▶ [STATED PROBLEM]:
In the listing below, copy out word for word everything from the line containing "table_header Author [329, 175, 647, 243]" down to the line containing "table_cell SQlite DATABASE", including both of those lines.

↓

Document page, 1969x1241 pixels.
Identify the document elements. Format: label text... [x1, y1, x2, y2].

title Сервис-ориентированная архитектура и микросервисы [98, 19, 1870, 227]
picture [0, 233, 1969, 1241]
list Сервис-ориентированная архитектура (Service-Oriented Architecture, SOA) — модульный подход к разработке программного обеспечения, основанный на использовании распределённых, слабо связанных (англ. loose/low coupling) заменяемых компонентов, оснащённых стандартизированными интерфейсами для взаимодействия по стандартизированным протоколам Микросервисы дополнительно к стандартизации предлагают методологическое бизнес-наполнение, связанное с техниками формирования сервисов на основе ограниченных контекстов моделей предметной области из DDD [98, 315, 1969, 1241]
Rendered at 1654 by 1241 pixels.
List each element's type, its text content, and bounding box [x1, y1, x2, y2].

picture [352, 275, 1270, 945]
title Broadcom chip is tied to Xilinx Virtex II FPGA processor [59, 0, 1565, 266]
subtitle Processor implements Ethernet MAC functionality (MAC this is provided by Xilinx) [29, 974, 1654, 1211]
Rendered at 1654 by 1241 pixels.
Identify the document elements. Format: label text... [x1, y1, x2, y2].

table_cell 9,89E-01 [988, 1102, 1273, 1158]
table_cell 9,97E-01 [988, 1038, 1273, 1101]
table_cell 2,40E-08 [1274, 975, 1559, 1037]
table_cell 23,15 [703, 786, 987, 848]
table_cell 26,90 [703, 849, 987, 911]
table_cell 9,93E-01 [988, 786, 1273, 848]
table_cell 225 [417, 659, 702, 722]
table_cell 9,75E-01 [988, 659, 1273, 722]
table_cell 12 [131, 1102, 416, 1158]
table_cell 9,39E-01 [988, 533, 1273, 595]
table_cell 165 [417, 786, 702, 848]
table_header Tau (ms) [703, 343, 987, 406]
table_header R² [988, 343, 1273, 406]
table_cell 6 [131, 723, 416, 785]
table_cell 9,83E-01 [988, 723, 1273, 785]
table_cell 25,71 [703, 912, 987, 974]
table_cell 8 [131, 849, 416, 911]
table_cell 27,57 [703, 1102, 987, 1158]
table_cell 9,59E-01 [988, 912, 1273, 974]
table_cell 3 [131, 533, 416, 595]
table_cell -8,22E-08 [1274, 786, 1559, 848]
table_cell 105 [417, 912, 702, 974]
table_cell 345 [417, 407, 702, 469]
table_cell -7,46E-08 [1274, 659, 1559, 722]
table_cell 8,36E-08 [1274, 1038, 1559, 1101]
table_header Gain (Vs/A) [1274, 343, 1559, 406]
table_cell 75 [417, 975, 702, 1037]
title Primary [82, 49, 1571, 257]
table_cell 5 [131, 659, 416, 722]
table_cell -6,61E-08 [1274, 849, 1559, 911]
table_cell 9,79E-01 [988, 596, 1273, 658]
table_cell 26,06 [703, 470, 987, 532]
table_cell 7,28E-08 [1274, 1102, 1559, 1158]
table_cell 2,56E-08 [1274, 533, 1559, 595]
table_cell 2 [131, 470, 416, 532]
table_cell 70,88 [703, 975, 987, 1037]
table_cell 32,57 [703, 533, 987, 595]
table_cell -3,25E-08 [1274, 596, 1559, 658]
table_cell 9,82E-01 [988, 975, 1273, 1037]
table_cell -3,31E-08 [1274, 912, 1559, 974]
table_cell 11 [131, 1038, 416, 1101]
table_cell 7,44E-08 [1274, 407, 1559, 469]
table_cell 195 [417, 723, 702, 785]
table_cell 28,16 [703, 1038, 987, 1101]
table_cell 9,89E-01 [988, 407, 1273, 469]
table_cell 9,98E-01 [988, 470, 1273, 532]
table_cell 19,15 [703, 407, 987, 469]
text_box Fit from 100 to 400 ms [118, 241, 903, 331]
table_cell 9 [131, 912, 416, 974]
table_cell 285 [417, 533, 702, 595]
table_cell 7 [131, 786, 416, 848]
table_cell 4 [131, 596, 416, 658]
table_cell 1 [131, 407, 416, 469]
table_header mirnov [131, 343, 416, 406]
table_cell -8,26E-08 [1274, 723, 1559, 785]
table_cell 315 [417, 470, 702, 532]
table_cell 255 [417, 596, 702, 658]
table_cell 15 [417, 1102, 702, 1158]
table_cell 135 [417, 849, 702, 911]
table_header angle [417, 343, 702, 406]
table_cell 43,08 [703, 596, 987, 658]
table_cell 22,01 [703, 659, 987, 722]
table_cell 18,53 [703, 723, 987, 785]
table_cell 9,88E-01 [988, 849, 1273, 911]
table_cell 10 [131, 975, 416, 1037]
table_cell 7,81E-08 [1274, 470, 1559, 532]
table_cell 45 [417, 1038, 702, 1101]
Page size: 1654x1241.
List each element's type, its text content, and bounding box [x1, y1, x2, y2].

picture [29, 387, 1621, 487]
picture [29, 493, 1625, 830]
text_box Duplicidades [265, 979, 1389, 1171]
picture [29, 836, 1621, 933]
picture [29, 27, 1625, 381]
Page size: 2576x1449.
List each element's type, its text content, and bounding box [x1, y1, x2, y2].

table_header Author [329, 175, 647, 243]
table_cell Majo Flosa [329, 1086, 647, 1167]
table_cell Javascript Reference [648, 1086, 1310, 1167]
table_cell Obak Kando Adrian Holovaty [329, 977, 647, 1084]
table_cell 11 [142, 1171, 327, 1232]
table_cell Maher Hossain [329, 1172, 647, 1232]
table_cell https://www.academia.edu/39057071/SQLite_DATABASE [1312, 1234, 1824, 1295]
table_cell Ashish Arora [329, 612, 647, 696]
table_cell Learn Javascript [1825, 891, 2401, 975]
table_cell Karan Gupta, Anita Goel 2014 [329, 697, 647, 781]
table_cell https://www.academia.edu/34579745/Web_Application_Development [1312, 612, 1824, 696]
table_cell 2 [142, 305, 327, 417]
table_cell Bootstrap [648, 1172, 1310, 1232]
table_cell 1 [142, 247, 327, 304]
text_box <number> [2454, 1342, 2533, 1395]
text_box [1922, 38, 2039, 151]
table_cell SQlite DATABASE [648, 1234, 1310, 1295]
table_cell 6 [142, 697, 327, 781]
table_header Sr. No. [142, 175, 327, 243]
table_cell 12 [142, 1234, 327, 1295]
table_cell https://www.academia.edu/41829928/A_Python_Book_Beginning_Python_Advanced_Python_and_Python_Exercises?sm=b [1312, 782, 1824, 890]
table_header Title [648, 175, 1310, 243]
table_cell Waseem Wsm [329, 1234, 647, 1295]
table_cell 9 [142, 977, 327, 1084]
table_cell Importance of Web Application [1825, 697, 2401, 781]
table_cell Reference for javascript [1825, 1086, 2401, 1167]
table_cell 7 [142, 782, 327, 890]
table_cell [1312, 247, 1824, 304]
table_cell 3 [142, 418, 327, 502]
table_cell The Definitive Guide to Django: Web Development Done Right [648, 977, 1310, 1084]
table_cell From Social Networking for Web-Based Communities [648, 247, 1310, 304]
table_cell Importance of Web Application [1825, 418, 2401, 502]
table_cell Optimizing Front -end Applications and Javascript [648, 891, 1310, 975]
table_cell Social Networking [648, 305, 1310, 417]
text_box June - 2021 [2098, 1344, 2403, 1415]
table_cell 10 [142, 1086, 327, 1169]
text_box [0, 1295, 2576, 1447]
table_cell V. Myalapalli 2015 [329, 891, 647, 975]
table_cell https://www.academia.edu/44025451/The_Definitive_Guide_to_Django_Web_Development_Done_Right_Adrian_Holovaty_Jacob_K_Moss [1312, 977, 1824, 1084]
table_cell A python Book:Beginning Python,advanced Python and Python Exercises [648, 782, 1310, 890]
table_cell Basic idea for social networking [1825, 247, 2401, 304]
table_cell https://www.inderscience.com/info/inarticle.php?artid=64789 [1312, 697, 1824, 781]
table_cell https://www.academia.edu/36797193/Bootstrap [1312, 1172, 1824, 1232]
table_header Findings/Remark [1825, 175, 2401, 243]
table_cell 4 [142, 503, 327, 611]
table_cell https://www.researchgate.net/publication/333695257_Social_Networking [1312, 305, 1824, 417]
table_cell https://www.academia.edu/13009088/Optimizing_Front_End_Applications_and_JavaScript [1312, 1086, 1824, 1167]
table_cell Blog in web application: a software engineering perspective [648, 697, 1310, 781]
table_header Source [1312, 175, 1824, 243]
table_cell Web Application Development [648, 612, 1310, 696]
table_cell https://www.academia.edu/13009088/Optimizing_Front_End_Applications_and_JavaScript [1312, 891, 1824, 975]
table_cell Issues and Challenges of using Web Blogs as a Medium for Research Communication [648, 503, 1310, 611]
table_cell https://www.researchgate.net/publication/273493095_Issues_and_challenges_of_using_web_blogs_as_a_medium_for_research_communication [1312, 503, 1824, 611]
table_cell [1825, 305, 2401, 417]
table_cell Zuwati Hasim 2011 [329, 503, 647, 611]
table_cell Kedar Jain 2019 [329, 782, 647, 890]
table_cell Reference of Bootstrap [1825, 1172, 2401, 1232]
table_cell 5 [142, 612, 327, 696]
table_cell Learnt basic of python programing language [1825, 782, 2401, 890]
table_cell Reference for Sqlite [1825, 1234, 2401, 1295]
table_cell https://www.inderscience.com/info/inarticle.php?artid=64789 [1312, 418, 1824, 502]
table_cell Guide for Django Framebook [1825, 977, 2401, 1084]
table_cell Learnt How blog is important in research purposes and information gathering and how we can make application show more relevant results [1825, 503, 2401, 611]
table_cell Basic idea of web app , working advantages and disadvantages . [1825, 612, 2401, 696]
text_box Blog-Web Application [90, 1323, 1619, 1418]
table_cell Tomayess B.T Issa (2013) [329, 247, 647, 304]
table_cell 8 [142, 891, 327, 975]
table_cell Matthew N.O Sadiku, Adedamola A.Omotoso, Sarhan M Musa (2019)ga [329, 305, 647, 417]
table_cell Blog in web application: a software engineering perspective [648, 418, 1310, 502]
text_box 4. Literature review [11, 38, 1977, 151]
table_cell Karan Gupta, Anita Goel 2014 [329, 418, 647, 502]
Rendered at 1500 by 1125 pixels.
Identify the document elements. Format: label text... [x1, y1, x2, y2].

↑

▶ [WRITTEN REPLY]:
table_header Author [329, 175, 647, 243]
table_cell Majo Flosa [329, 1086, 647, 1167]
table_cell Javascript Reference [648, 1086, 1310, 1167]
table_cell Obak Kando Adrian Holovaty [329, 977, 647, 1084]
table_cell 11 [142, 1171, 327, 1232]
table_cell Maher Hossain [329, 1172, 647, 1232]
table_cell https://www.academia.edu/39057071/SQLite_DATABASE [1312, 1234, 1824, 1295]
table_cell Ashish Arora [329, 612, 647, 696]
table_cell Learn Javascript [1825, 891, 2401, 975]
table_cell Karan Gupta, Anita Goel 2014 [329, 697, 647, 781]
table_cell https://www.academia.edu/34579745/Web_Application_Development [1312, 612, 1824, 696]
table_cell 2 [142, 305, 327, 417]
table_cell Bootstrap [648, 1172, 1310, 1232]
table_cell 1 [142, 247, 327, 304]
text_box <number> [2454, 1342, 2533, 1395]
text_box [1922, 38, 2039, 151]
table_cell SQlite DATABASE [648, 1234, 1310, 1295]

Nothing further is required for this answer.